Aim of the exercise: Transcribe these records exactly, dropping every picture.

Source material:

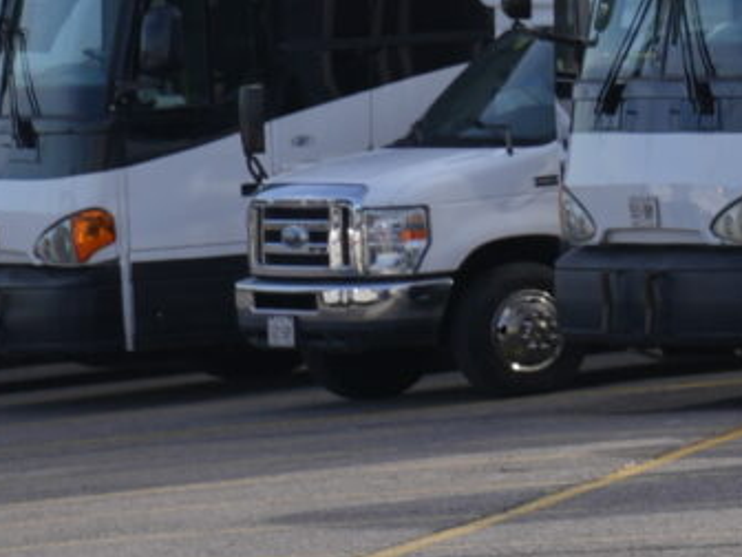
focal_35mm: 403
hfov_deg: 4.6
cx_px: 2765
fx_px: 8638
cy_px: -149
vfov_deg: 3.7
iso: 125
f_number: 9
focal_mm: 55
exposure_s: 1/200
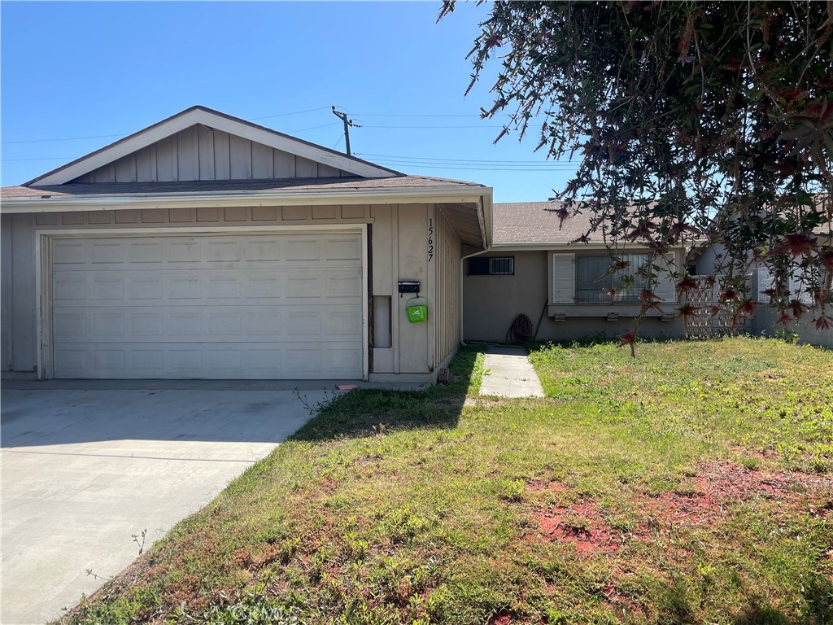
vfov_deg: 53.1
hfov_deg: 67.3
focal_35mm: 26
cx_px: 416
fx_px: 626
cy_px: 312
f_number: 1.6
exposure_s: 1/2681
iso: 32
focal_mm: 4.2
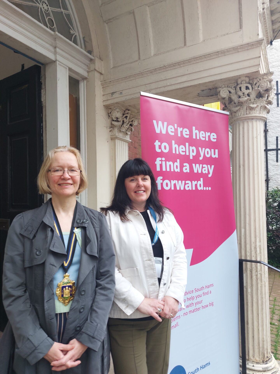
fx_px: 270
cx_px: 140
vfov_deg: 69.4
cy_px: 187
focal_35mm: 25
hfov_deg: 54.9
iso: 32
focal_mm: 5.23
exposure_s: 1/100
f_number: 1.8
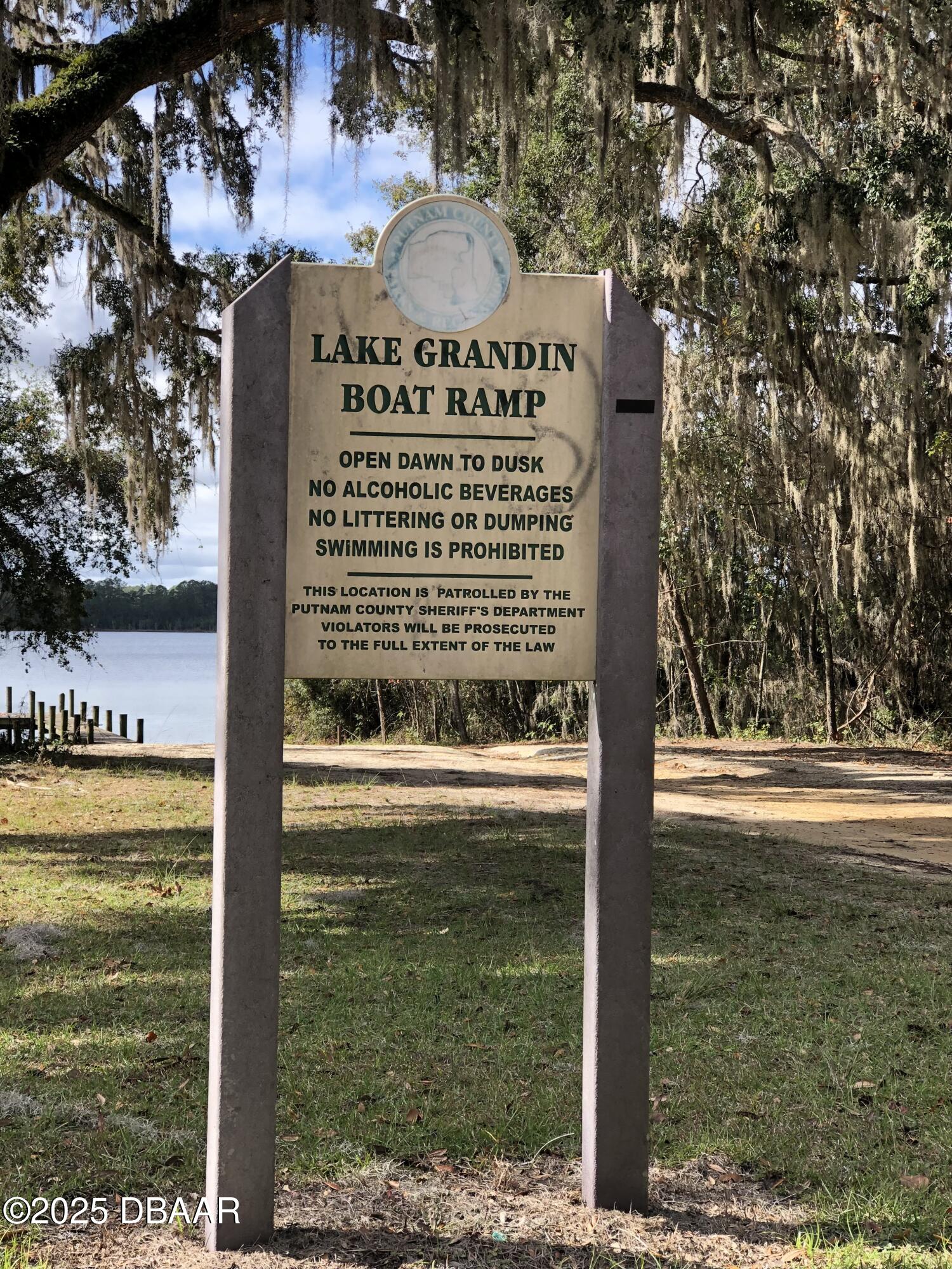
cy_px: 634
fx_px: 2090
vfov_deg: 33.8
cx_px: 476
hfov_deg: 25.7
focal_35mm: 57
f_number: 2.8
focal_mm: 6.6
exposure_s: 1/182
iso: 20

Expected answer:
focal_35mm: 403
hfov_deg: 4.6
cx_px: 2765
fx_px: 8638
cy_px: -149
vfov_deg: 3.7
iso: 125
f_number: 9
focal_mm: 55
exposure_s: 1/200
vfov_deg: 53.1
hfov_deg: 67.3
focal_35mm: 26
cx_px: 416
fx_px: 626
cy_px: 312
f_number: 1.6
exposure_s: 1/2681
iso: 32
focal_mm: 4.2
fx_px: 270
cx_px: 140
vfov_deg: 69.4
cy_px: 187
focal_35mm: 25
hfov_deg: 54.9
iso: 32
focal_mm: 5.23
exposure_s: 1/100
f_number: 1.8
cy_px: 634
fx_px: 2090
vfov_deg: 33.8
cx_px: 476
hfov_deg: 25.7
focal_35mm: 57
f_number: 2.8
focal_mm: 6.6
exposure_s: 1/182
iso: 20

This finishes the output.